• EXERCISE AIM: Every line of the entries below from the one containing "Vliegenramen" to the one containing "Fietsen | Bakfietsen", both ends included, must be written out exactly. No other line belongs in the answer.

Dataset entries:
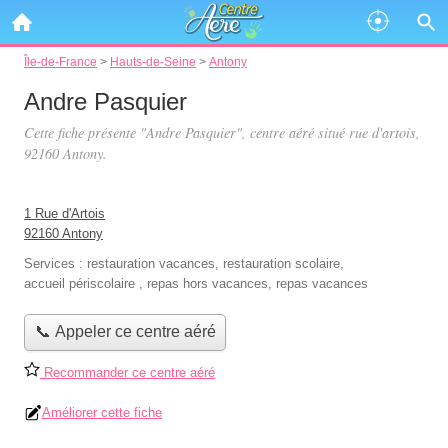
Île-de-France
>
Hauts-de-Seine
>
Antony
Andre Pasquier
Cette fiche présente "Andre Pasquier", centre aéré situé
rue d'artois
,
92160 Antony.
1 Rue d'Artois
92160 Antony
Services :
restauration vacances
,
restauration scolaire
,
accueil périscolaire
,
repas hors vacances
,
repas vacances
📞 Appeler ce centre aéré
Recommander ce centre aéré
Améliorer cette fiche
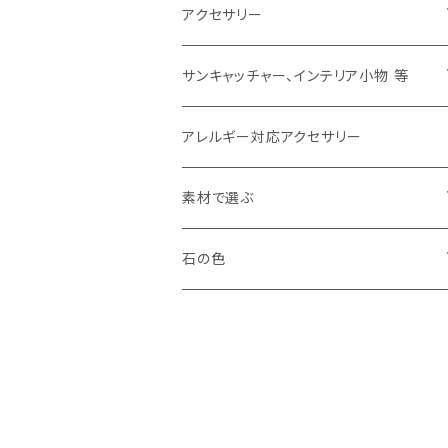
アクセサリー
ピアス
サンキャッチャー、インテリア小物 等
イヤリング
サンキャッチャー
アレルギー対応アクセサリー
イヤカフ
バッグチャーム、キーホルダー
素材で選ぶ
ブローチ
その他
羽根（フェザー）
石の色
リング
天然石
白、クリア（white,clear）
クリスタル（水晶）
ネックレス、チョーカー
その他の素材
黒（black）
パール（真珠）
セット
青、紺（blue,navy）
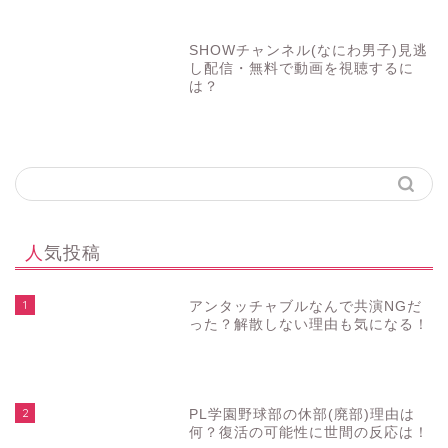
SHOWチャンネル(なにわ男子)見逃
し配信・無料で動画を視聴するに
は？
人気投稿
1
アンタッチャブルなんで共演NGだ
った？解散しない理由も気になる！
2
PL学園野球部の休部(廃部)理由は
何？復活の可能性に世間の反応は！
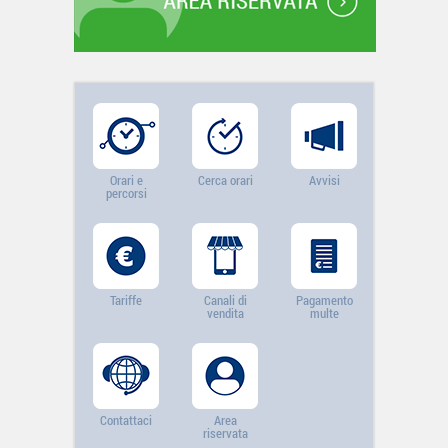
Orari e
Cerca orari
Avvisi
percorsi
Tariffe
Canali di
Pagamento
vendita
multe
Contattaci
Area
riservata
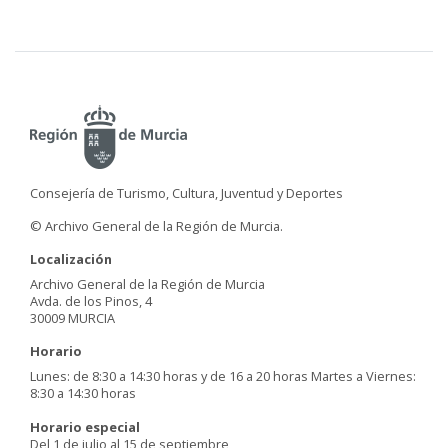
Consejería de Turismo, Cultura, Juventud y Deportes
© Archivo General de la Región de Murcia.
Localización
Archivo General de la Región de Murcia
Avda. de los Pinos, 4
30009 MURCIA
Horario
Lunes: de 8:30 a 14:30 horas y de 16 a 20 horas Martes a Viernes:
8:30 a 14:30 horas
Horario especial
Del 1 de julio al 15 de septiembre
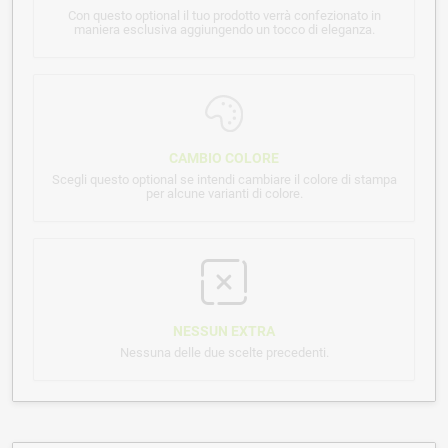
Con questo optional il tuo prodotto verrà confezionato in
maniera esclusiva aggiungendo un tocco di eleganza.
CAMBIO COLORE
Scegli questo optional se intendi cambiare il colore di stampa
per alcune varianti di colore.
NESSUN EXTRA
Nessuna delle due scelte precedenti.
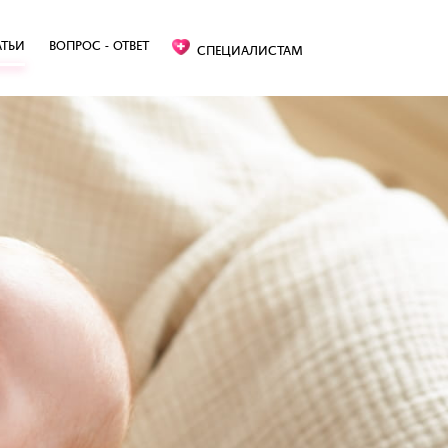
АТЬИ
ВОПРОС - ОТВЕТ
СПЕЦИАЛИСТАМ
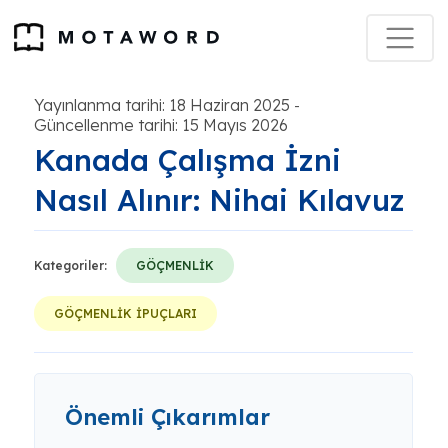
Yayınlanma tarihi: 18 Haziran 2025
-
Güncellenme tarihi: 15 Mayıs 2026
Kanada Çalışma İzni
Nasıl Alınır: Nihai Kılavuz
Kategoriler:
GÖÇMENLİK
GÖÇMENLİK İPUÇLARI
Önemli Çıkarımlar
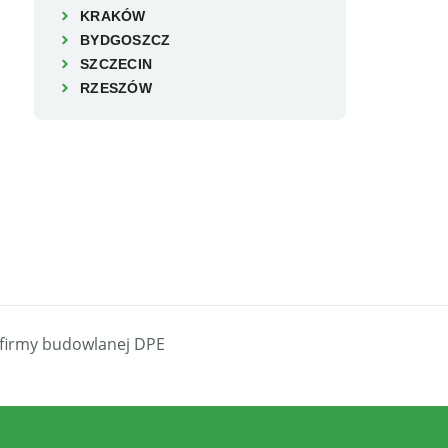
KRAKÓW
BYDGOSZCZ
SZCZECIN
RZESZÓW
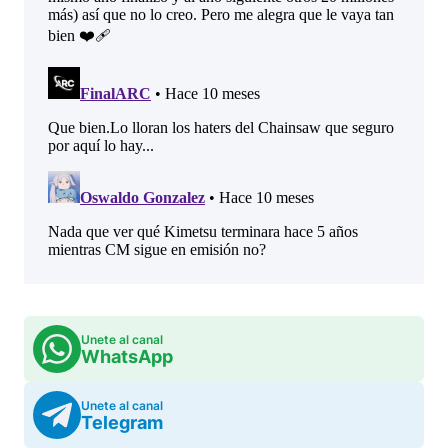
Unete al canal
WhatsApp
Unete al canal
Telegram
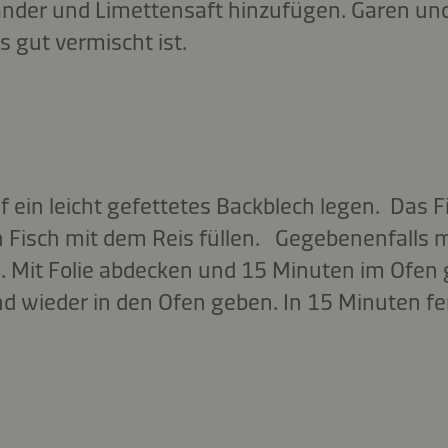
ander und Limettensaft hinzufügen. Garen un
s gut vermischt ist.
 ein leicht gefettetes Backblech legen. Das F
 Fisch mit dem Reis füllen. Gegebenenfalls 
Mit Folie abdecken und 15 Minuten im Ofen g
nd wieder in den Ofen geben. In 15 Minuten fe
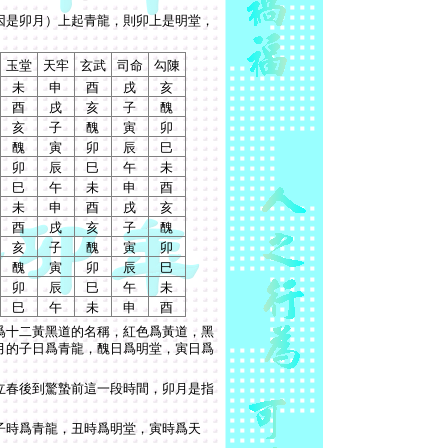
因是卯月）上起青龍，則卯上是明堂，
玉堂
天牢
玄武
司命
勾陳
未
申
酉
戌
亥
酉
戌
亥
子
醜
亥
子
醜
寅
卯
醜
寅
卯
辰
巳
卯
辰
巳
午
未
巳
午
未
申
酉
未
申
酉
戌
亥
酉
戌
亥
子
醜
亥
子
醜
寅
卯
醜
寅
卯
辰
巳
卯
辰
巳
午
未
巳
午
未
申
酉
爲十二黃黑道的名稱，紅色爲黃道，黑
月的子日爲青龍，醜日爲明堂，寅日爲
立春後到驚蟄前這一段時間，卯月是指
子時爲青龍，丑時爲明堂，寅時爲天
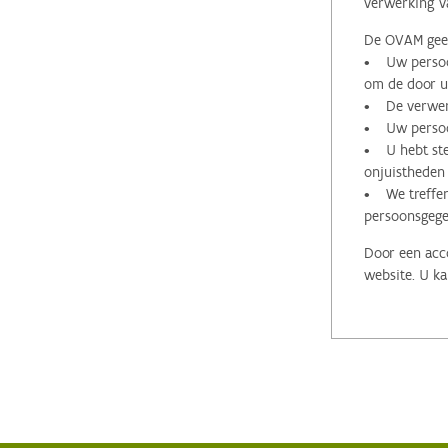
verwerking v
De OVAM geeft
• Uw persoon
om de door u 
• De verwerk
• Uw persoon
• U hebt stee
onjuistheden
• We treffen
persoonsgege
Door een acco
website. U ka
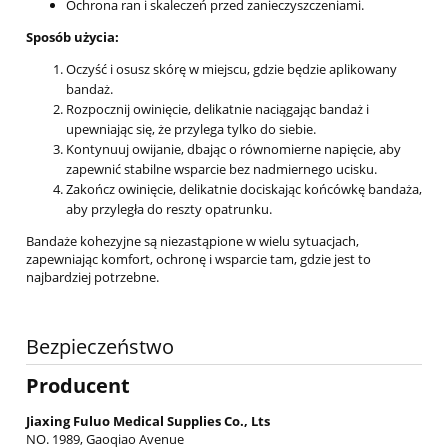
Ochrona ran i skaleczeń przed zanieczyszczeniami.
Sposób użycia:
Oczyść i osusz skórę w miejscu, gdzie będzie aplikowany
bandaż.
Rozpocznij owinięcie, delikatnie naciągając bandaż i
upewniając się, że przylega tylko do siebie.
Kontynuuj owijanie, dbając o równomierne napięcie, aby
zapewnić stabilne wsparcie bez nadmiernego ucisku.
Zakończ owinięcie, delikatnie dociskając końcówkę bandaża,
aby przyległa do reszty opatrunku.
Bandaże kohezyjne są niezastąpione w wielu sytuacjach,
zapewniając komfort, ochronę i wsparcie tam, gdzie jest to
najbardziej potrzebne.
Bezpieczeństwo
Producent
Jiaxing Fuluo Medical Supplies Co., Lts
NO. 1989, Gaoqiao Avenue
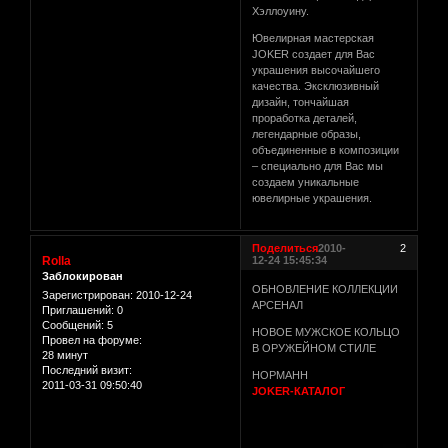
Хэллоуину.
Ювелирная мастерская
JOKER создает для Вас
украшения высочайшего
качества. Эксклюзивный
дизайн, тончайшая
проработка деталей,
легендарные образы,
объединенные в композиции
– специально для Вас мы
создаем уникальные
ювелирные украшения.
Поделиться
2010-
2
Rolla
12-24 15:45:34
Заблокирован
ОБНОВЛЕНИЕ КОЛЛЕКЦИИ
Зарегистрирован
: 2010-12-24
АРСЕНАЛ
Приглашений:
0
Сообщений:
5
НОВОЕ МУЖСКОЕ КОЛЬЦО
Провел на форуме:
В ОРУЖЕЙНОМ СТИЛЕ
28 минут
Последний визит:
НОРМАНН
2011-03-31 09:50:40
JOKER-КАТАЛОГ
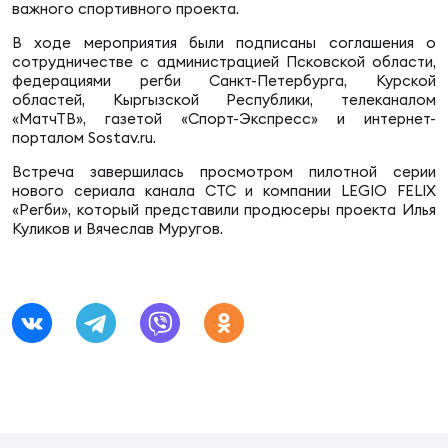
Фед
важного спортивного проекта.
регб
В ходе мероприятия были подписаны соглашения о
Экс
сотрудничестве с администрацией Псковской области,
федерациями регби Санкт-Петербурга, Курской
Пер
областей, Кыргызской Республики, телеканалом
«МатчТВ», газетой «Спорт-Экспресс» и интернет-
Фон
порталом Sostav.ru.
Перв
Встреча завершилась просмотром пилотной серии
нового сериала канала СТС и компании LEGIO FELIX
«Регби», который представили продюсеры проекта Илья
ПРОГ
Куликов и Вячеслав Муругов.
Перв
Ака
Все
по р
Нов
ЮНОШ
Зай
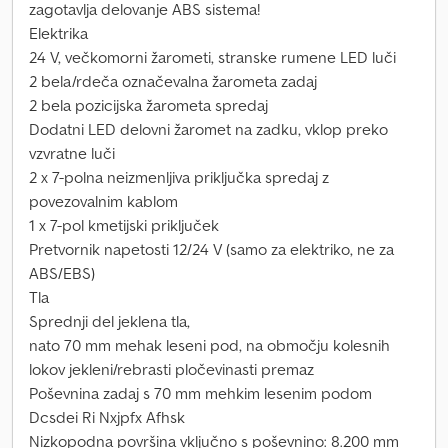
zagotavlja delovanje ABS sistema!
Elektrika
24 V, večkomorni žarometi, stranske rumene LED luči
2 bela/rdeča označevalna žarometa zadaj
2 bela pozicijska žarometa spredaj
Dodatni LED delovni žaromet na zadku, vklop preko
vzvratne luči
2 x 7-polna neizmenljiva priključka spredaj z
povezovalnim kablom
1 x 7-pol kmetijski priključek
Pretvornik napetosti 12/24 V (samo za elektriko, ne za
ABS/EBS)
Tla
Sprednji del jeklena tla,
nato 70 mm mehak leseni pod, na območju kolesnih
lokov jekleni/rebrasti pločevinasti premaz
Poševnina zadaj s 70 mm mehkim lesenim podom
Dcsdei Ri Nxjpfx Afhsk
Nizkopodna površina vključno s poševnino: 8.200 mm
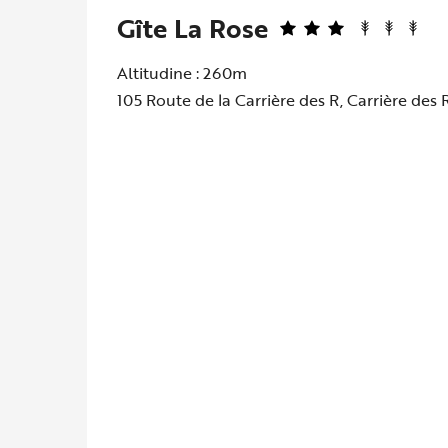
Gîte La Rose
Altitudine : 260m
105 Route de la Carrière des R, Carrière de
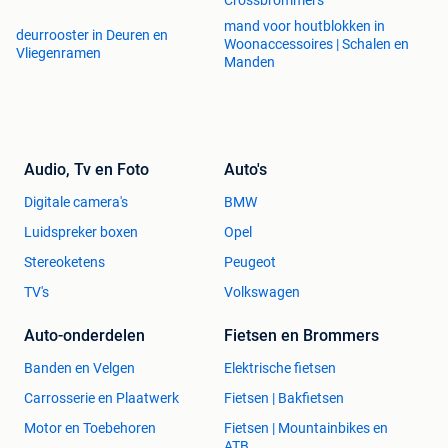
Crossbrommers
mand voor houtblokken in
deurrooster in Deuren en
Woonaccessoires | Schalen en
Vliegenramen
Manden
Audio, Tv en Foto
Auto's
Digitale camera's
BMW
Luidspreker boxen
Opel
Stereoketens
Peugeot
TV's
Volkswagen
Auto-onderdelen
Fietsen en Brommers
Banden en Velgen
Elektrische fietsen
Carrosserie en Plaatwerk
Fietsen | Bakfietsen
Motor en Toebehoren
Fietsen | Mountainbikes en
ATB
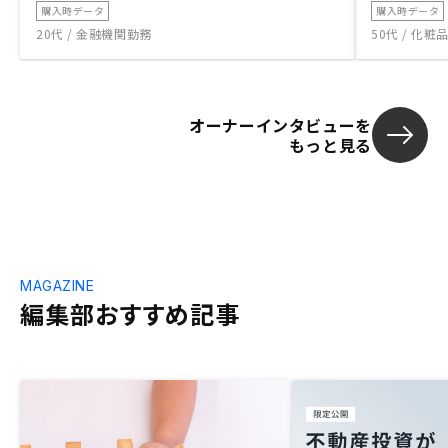
購入時データ
購入時データ
20代 / 金融機関勤務
50代 / 化
オーナーインタビューを
もっと見る
MAGAZINE
編集部おすすめ記事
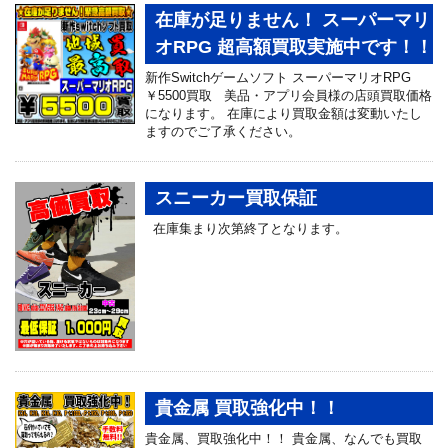
在庫が足りません！ スーパーマリ
オRPG 超高額買取実施中です！！
新作Switchゲームソフト スーパーマリオRPG
￥5500買取 美品・アプリ会員様の店頭買取価格
になります。 在庫により買取金額は変動いたし
ますのでご了承ください。
スニーカー買取保証
在庫集まり次第終了となります。
貴金属 買取強化中！！
貴金属、買取強化中！！ 貴金属、なんでも買取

• RESULT BELOW:
Vliegenramen
Manden
Audio, Tv en Foto
Auto's
Digitale camera's
BMW
Luidspreker boxen
Opel
Stereoketens
Peugeot
TV's
Volkswagen
Auto-onderdelen
Fietsen en Brommers
Banden en Velgen
Elektrische fietsen
Carrosserie en Plaatwerk
Fietsen | Bakfietsen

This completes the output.